By default, each node is automatically assigned a unique identifier, or name, that is used for management purposes and becomes even more important in a multi-node, or clustered, environment. To add and efficiently manage a large amount of data in the cluster, Elasticsearch enables creating indexes in the cluster. An index is a collection of documents with similar characteristics, and is identified by a name. The index name is used to refer to the particular index while performing indexing, search, update, and delete operations against the documents in the cluster. The index can potentially store a large amount of data that can exceed the hardware limits of a single node. For example, a single index of a billion documents taking up 1TB of disk space may not fit on the disk of a single node or may be too slow to serve search requests from a single node alone. To solve this problem, Elasticsearch provides the ability to subdivide the index into multiple pieces called shards. When you create an index, you can simply define the number of shards you want. Each shard is a fully-functional and independent index that can be allocated to any node in the cluster. Furthermore, Elasticsearch allows you to create one or more copies of the shards called replica shards or replicas to provide high availability in case a primary shard/node goes offline or fails or becomes unavailable for any reason. Using the shards, administrators can horizontally split/scale content volume and distribute and parallelize operations across the nodes. If any of the shards is in the unassigned/relocating state for longer duration, the search queries to that particular shard will be queued or left unserviced permanently. If the issue is persisted, the incoming search queries will not be processed quickly as they have to be. This in turn will lead to processing bottleneck in the cluster which adversely impact the performance of the cluster. To avoid this, administrator should continuously monitor the health of the cluster at shards level. This can be easily achieved using the Elasticsearch Cluster Health test!

This test continuously monitors the cluster, and the health of the cluster at regular intervals. In addition, this test also reports the count of active shards and the number of shards in the unassigned. These revelations help administrators to track the health of the cluster continuously.

Target of the test : An Elasticsearch Cluster

Agent deploying the test : An internal/remote agent

Outputs of the test : One set of results for the target Elasticsearch cluster being monitored.

Configurable parameters for the test
Parameter Description

Test Period

How often should the test be executed.

Host

The IP address of the host for which this test is to be configured.

Port

The port number at which the target host being monitored listens. By default, this is set to 9200.

Cloud Instance URL

By default, the is set to none. If the target Elasticsearch cluster is hosted on the cloud environment, then you need to specify the URL of the cluster on cloud against this parameter. For example: 64bd966328067fd89e0c9b4c3bb8b042.us-east-1.aws.found.io.
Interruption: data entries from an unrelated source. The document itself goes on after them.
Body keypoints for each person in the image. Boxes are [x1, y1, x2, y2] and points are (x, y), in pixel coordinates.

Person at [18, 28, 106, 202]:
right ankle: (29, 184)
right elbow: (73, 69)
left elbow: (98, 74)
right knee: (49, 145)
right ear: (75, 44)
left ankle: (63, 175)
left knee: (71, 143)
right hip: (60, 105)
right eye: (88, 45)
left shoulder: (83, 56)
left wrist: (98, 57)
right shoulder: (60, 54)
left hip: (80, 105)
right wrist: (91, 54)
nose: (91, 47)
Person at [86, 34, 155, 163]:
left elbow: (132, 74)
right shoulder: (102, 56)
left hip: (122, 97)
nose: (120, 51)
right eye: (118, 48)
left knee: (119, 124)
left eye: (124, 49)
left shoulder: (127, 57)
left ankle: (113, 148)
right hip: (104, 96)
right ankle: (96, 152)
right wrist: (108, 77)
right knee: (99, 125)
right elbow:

When the cloud URL is specified, the eG agent will use the cloud URL to monitor the target cluster rather than using the host specified in the Host text box.

Elastic Search User and Elastic Search Password

By default, the Elastic Search User and Elastic Search Password parameters are set to none indicating that the eG agent doesn't require authentication to collect metrics from the Elasticsearch cluster. If authentication is required to access the target Elasticsearch cluster, then specify the valid credentials against these parameters.

Confirm Password

Confirm the Elastic Search Password by retyping it in the Confirm Password text box.

SSL

By default, the SSL flag is set to No. If the Elasticsearch cluster is SSL-enabled by default or hosted on the cluster, then set this flag to Yes. This indicates that the eG agent will communicate with the target cluster via HTTPS by default.
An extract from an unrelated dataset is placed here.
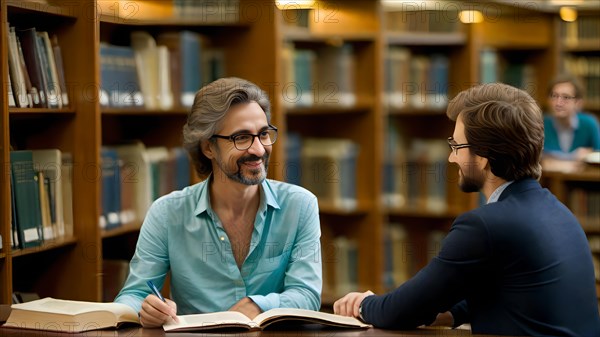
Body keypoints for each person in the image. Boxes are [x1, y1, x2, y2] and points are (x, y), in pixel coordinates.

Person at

Measurements made by the test
Measurement Description Measurement Unit Interpretation

Cluster health

Indicates the health of the cluster in terms of the current state of the shards in the cluster.

 

This measure reveals the health of the cluster at shard level. The numeric values that correspond to the measure values mentioned above are as follows:

Measure Value Numeric Value Description
Red 0 Indicates that the specific shard is not allocated to any node in the cluster.
Yellow 1 Indicates that the primary shard is allocated but replicas are not assigned to any node.
Green 2 Indicates that all shards in the cluster are allocated to the nodes.

Note:

This test typically reports the Measure Values listed in the table above to indicate the current health of the cluster. However, the graph of this measure is represented using the numeric equivalents only.

Active primary shards

Indicates the number of primary shards that are currently active on the cluster.

Number

 

Active shards

Indicates the total number of shards that are currently active on the cluster.

Number

 

Unassigned shards

Indicates the number of shards that are in the UNASSIGNED state.

Number

Ideally, zero is desired for this measure. A non-zero value indicates that one or many shards are yet to be allocated to the nodes, which may cause imbalance in the cluster and make the cluster unreliable when the nodes crash. To avoid this, administrators may have to allocate the unassigned shards to the various nodes on the cluster or delete the shards if the data in the shards is not needed anymore.

Initializing shards

Indicates the number of shards that are currently in the INITIALIZING state.

Number

 

Relocating Shards

Indicates the number of shards that are being moved from one node to another node in the cluster.

Number

Typically, administrators move the shards from one node to another node to maintain cluster's health when a new node is added to the cluster or many shards are idle or in unassinged state.

Data nodes

Indicates the number of data nodes in the cluster.

Number

 

Total nodes

Indicates the total number of nodes in the cluster.

Number